Segment Start: INPUT DATA

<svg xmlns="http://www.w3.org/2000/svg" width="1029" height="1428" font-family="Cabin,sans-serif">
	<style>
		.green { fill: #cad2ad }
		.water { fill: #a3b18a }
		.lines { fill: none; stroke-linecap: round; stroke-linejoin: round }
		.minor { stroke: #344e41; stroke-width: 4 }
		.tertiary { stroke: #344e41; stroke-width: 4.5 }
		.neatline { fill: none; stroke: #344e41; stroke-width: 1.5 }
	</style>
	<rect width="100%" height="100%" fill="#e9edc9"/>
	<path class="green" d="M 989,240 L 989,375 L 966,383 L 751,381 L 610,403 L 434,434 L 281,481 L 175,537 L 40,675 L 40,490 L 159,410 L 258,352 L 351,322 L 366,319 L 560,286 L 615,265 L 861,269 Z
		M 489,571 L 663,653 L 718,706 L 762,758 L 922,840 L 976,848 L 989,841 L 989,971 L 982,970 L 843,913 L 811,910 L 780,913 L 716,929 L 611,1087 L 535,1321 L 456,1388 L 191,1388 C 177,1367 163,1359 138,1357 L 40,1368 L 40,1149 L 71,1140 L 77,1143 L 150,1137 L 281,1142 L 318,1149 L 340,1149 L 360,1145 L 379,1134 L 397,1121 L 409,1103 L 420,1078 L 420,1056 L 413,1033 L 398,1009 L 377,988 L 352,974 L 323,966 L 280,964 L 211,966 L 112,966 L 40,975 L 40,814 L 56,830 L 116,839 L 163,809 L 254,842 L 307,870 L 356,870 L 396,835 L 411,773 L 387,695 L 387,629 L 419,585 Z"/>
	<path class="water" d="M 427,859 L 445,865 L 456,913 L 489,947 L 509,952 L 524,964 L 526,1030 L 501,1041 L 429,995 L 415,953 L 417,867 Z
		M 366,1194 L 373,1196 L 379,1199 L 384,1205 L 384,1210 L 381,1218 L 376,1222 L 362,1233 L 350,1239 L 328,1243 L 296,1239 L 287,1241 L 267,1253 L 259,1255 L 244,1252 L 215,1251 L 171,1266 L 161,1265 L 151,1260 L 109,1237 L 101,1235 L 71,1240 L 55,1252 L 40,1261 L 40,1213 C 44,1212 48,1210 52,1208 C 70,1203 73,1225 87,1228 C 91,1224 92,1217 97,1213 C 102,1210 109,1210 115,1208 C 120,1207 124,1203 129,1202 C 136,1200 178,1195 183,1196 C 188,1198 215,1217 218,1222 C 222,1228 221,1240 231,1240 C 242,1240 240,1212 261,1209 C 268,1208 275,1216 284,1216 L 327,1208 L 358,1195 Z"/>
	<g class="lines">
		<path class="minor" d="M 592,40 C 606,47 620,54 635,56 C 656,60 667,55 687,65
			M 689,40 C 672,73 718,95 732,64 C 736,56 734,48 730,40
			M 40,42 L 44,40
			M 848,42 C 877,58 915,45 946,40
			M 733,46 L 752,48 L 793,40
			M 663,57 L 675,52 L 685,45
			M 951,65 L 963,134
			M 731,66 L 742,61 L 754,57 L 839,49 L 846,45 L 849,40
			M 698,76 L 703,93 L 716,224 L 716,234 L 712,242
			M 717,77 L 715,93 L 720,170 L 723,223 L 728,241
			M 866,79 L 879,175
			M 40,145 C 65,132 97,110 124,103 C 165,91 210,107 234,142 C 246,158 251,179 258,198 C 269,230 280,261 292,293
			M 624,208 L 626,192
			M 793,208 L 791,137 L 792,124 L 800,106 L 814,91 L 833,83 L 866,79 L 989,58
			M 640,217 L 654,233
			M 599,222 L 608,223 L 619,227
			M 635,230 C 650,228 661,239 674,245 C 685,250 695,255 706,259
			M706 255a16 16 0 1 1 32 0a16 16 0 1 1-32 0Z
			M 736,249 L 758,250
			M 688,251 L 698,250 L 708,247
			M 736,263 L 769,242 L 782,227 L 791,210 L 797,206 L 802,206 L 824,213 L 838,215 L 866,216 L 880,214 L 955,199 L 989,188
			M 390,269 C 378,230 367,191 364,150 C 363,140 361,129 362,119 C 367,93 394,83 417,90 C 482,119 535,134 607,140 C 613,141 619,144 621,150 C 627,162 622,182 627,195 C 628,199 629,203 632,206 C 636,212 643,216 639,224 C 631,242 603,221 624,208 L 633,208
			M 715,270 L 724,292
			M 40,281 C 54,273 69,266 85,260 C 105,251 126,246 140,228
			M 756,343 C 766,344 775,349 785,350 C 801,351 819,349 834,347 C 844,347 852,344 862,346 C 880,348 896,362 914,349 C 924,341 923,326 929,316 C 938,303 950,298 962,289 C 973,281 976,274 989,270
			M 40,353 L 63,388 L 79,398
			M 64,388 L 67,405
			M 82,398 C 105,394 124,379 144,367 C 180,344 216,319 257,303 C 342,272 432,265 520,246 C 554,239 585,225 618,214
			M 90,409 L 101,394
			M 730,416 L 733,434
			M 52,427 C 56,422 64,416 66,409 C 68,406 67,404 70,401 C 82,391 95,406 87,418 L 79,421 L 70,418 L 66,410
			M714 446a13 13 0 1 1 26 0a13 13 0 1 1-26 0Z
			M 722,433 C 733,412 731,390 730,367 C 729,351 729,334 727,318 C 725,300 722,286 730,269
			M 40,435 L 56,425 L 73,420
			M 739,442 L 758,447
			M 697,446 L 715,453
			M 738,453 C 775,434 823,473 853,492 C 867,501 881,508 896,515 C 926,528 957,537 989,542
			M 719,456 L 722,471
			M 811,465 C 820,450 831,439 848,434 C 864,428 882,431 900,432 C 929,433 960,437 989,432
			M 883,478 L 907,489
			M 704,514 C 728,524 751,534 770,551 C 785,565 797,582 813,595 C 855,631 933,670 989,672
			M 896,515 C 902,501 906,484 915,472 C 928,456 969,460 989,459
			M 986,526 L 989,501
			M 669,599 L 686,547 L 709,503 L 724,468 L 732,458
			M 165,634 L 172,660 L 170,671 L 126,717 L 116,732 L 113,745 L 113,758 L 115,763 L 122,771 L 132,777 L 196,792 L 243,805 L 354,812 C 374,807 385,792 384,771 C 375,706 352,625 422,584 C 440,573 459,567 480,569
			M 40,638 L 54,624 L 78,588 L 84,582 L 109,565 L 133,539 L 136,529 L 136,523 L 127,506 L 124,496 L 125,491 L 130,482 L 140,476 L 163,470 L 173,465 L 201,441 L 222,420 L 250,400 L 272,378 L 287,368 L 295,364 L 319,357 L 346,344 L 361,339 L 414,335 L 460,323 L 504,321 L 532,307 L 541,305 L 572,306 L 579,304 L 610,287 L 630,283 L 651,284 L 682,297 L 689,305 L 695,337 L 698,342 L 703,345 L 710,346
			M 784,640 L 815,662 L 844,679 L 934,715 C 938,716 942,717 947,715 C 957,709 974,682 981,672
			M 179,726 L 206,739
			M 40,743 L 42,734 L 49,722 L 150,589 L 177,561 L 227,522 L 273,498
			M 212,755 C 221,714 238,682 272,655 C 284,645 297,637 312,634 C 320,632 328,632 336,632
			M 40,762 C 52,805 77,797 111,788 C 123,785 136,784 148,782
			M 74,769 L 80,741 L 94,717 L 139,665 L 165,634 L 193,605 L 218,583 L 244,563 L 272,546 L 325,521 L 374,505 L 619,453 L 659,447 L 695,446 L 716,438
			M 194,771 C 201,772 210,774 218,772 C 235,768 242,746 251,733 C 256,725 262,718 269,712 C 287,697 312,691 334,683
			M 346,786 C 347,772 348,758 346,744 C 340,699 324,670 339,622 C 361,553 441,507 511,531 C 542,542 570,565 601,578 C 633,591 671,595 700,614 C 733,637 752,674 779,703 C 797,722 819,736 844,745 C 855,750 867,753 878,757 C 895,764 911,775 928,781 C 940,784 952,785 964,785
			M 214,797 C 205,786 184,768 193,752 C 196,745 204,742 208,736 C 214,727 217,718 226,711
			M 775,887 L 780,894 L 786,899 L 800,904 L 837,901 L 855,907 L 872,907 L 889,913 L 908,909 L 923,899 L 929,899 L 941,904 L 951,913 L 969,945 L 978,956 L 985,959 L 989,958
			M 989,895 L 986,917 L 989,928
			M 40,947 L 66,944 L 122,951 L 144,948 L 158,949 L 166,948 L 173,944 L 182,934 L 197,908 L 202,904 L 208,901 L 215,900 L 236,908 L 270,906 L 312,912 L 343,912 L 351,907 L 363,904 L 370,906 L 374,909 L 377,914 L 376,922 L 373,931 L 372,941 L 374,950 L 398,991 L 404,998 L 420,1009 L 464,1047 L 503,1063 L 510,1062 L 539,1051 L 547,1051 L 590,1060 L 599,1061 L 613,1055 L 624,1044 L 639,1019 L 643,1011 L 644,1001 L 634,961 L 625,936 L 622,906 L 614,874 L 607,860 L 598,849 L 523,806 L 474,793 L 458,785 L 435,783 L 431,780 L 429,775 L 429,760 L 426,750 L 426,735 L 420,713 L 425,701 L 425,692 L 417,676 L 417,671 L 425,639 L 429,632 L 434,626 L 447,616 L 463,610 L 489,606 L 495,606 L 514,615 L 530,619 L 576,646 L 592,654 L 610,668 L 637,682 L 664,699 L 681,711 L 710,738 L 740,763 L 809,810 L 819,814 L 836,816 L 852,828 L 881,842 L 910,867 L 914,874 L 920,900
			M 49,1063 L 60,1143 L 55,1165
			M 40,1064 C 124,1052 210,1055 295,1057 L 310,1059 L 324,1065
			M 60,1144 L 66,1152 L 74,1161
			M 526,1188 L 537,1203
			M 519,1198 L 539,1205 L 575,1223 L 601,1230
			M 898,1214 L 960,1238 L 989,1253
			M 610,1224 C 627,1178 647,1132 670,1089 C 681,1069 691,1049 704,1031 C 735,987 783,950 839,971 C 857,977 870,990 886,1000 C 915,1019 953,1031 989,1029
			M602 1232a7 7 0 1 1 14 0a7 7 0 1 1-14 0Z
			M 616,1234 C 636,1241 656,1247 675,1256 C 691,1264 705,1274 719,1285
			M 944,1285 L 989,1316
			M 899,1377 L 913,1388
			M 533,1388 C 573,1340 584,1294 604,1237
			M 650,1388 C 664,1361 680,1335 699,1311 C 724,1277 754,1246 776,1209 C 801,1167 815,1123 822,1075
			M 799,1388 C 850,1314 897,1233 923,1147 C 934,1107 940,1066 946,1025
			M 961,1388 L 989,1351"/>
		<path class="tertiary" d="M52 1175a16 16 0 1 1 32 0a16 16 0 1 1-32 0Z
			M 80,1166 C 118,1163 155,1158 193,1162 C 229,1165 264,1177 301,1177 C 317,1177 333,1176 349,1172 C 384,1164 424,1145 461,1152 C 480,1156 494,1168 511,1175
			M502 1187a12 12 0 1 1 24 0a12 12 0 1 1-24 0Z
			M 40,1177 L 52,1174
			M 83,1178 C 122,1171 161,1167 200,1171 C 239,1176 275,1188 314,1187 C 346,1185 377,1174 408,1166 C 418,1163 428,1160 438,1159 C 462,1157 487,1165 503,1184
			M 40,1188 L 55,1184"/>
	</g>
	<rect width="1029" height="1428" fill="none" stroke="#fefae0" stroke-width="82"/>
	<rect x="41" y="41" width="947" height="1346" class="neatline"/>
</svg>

Segment End: INPUT DATA

*WHAT THIS TASK INVOLVES*
The required output is every line above from the one with "none; stroke-linecap: round;" down to the one with "L 861,269 Z", restated word for word, ends included.

*EXERCISE OUTPUT*
		.lines { fill: none; stroke-linecap: round; stroke-linejoin: round }
		.minor { stroke: #344e41; stroke-width: 4 }
		.tertiary { stroke: #344e41; stroke-width: 4.5 }
		.neatline { fill: none; stroke: #344e41; stroke-width: 1.5 }
	</style>
	<rect width="100%" height="100%" fill="#e9edc9"/>
	<path class="green" d="M 989,240 L 989,375 L 966,383 L 751,381 L 610,403 L 434,434 L 281,481 L 175,537 L 40,675 L 40,490 L 159,410 L 258,352 L 351,322 L 366,319 L 560,286 L 615,265 L 861,269 Z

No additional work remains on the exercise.